● **Activity**: Copy each entry as it stands, leaving nothing out.

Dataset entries

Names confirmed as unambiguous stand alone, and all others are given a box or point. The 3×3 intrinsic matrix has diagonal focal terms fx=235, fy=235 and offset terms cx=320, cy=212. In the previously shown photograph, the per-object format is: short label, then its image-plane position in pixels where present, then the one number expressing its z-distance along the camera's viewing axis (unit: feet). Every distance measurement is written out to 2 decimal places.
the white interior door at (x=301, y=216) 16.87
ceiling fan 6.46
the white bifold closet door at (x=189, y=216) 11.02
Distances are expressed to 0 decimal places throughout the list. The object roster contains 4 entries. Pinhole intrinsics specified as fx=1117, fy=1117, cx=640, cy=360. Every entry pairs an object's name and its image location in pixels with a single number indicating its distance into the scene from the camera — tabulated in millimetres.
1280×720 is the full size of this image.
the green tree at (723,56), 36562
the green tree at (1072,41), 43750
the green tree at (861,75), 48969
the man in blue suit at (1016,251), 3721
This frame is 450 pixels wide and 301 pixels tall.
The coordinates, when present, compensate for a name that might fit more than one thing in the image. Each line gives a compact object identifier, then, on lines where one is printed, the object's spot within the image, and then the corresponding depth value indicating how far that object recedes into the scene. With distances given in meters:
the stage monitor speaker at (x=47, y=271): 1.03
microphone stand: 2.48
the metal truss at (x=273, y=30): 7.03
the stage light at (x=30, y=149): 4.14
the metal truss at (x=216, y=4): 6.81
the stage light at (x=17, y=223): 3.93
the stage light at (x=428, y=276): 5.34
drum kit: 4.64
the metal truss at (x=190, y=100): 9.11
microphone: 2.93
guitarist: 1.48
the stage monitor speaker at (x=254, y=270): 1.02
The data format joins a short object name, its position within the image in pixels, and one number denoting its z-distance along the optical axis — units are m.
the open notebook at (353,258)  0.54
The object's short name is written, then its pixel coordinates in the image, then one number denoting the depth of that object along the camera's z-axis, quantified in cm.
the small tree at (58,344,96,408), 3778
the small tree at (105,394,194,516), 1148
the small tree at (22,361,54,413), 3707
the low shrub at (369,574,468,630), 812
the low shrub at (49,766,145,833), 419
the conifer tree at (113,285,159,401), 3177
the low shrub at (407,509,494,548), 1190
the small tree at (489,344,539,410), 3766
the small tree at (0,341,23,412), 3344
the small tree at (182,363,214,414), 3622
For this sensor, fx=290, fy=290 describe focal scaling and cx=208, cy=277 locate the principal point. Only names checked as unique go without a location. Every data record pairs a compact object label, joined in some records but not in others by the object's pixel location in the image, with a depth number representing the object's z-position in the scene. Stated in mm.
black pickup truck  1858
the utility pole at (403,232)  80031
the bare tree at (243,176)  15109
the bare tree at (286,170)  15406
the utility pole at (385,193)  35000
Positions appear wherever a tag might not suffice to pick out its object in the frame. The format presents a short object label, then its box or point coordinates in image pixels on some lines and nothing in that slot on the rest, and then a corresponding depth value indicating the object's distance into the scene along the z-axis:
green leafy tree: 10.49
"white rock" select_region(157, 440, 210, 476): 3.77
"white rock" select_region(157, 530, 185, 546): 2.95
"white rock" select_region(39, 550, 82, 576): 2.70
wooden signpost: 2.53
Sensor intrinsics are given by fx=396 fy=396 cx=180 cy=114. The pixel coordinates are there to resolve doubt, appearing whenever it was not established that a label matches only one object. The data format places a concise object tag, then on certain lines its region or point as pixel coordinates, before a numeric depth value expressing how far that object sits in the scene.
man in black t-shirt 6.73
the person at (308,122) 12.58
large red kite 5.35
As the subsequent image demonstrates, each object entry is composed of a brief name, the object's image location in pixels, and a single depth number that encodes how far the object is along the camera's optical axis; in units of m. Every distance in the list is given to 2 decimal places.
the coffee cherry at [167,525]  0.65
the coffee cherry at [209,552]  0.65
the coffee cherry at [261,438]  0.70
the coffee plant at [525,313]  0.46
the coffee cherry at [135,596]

● **Output for this exercise**:
Names confirmed as unambiguous stand alone, and all others are given a box or point. The 3×3 intrinsic matrix has diagonal focal terms fx=235, fy=235 and offset terms cx=320, cy=212. In the previously shown photograph, the per-object format is: short label, then its image-plane position in pixels where present, then the one number expressing its z-distance along the camera's viewing axis (unit: feet). Every distance measurement is written out to 2 decimal places.
the white interior door at (x=301, y=216) 16.87
ceiling fan 6.46
the white bifold closet door at (x=189, y=216) 11.02
Distances are expressed to 0 decimal places throughout the list. The object roster contains 4 entries. Pinhole intrinsics specified as fx=1117, fy=1117, cx=640, cy=360. Every entry pairs an object's name and its image location in pixels with a single number indicating its distance into the scene from the camera — tabulated in millimetres.
1280×720 is the full size of this image.
the green tree at (723,56), 36562
the green tree at (1072,41), 43750
the green tree at (861,75), 48969
the man in blue suit at (1016,251), 3721
This frame is 450 pixels wide and 301 pixels tall.
The coordinates, when present, compensate for a name that might fit more than one thing in the image. Each line gives a compact object identifier, then, on lines where one is printed, the object's spot within the image, and then the corresponding depth value indicating how far that object recedes into the scene. With distances given in meters:
the stage monitor speaker at (x=47, y=271): 1.03
microphone stand: 2.48
the metal truss at (x=273, y=30): 7.03
the stage light at (x=30, y=149): 4.14
the metal truss at (x=216, y=4): 6.81
the stage light at (x=17, y=223): 3.93
the stage light at (x=428, y=276): 5.34
drum kit: 4.64
the metal truss at (x=190, y=100): 9.11
microphone: 2.93
guitarist: 1.48
the stage monitor speaker at (x=254, y=270): 1.02
The data format joins a short object name, its position within the image in pixels, and one number denoting its z-distance along the optical axis — units are m.
the open notebook at (353,258)  0.54
The object's short name is written, then its pixel coordinates in the image, then one number denoting the depth of that object along the camera's z-axis, quantified in cm.
the small tree at (58,344,96,408), 3778
the small tree at (105,394,194,516), 1148
the small tree at (22,361,54,413), 3707
the low shrub at (369,574,468,630), 812
the low shrub at (49,766,145,833), 419
the conifer tree at (113,285,159,401), 3177
the low shrub at (407,509,494,548), 1190
the small tree at (489,344,539,410), 3766
the small tree at (0,341,23,412), 3344
the small tree at (182,363,214,414), 3622
For this sensor, fx=290, fy=290 describe focal scaling and cx=208, cy=277 locate the principal point. Only names checked as unique go without a location. Every data record pairs a compact object label, joined in some records but not in others by the object's pixel location in the image, with a depth number representing the object's z-position in the scene. Stated in mm.
black pickup truck  1858
the utility pole at (403,232)  80031
the bare tree at (243,176)  15109
the bare tree at (286,170)  15406
the utility pole at (385,193)  35000
Positions appear wherever a tag might not suffice to pick out its object in the frame. The format presents a short object label, then its box or point coordinates in image pixels on some lines and nothing in that slot on the rest, and then a corresponding depth value indicating the object's distance into the scene along the z-axis:
green leafy tree: 10.49
"white rock" select_region(157, 440, 210, 476): 3.77
"white rock" select_region(157, 530, 185, 546): 2.95
"white rock" select_region(39, 550, 82, 576): 2.70
wooden signpost: 2.53
Sensor intrinsics are given by fx=396 fy=396 cx=180 cy=114. The pixel coordinates are there to resolve doubt, appearing whenever it was not established that a label matches only one object. The data format places a concise object tag, then on certain lines its region or point as pixel coordinates, before a numeric depth value expressing how far that object sits in the scene.
man in black t-shirt 6.73
the person at (308,122) 12.58
large red kite 5.35
As the subsequent image demonstrates, each object entry is composed of a brief name, the object's image location in pixels, and a single depth number that encodes how far the object is along the camera's optical axis; in units of m. Every distance in the list is given to 2 decimal places.
the coffee cherry at [167,525]  0.65
the coffee cherry at [209,552]  0.65
the coffee cherry at [261,438]  0.70
the coffee plant at [525,313]  0.46
the coffee cherry at [135,596]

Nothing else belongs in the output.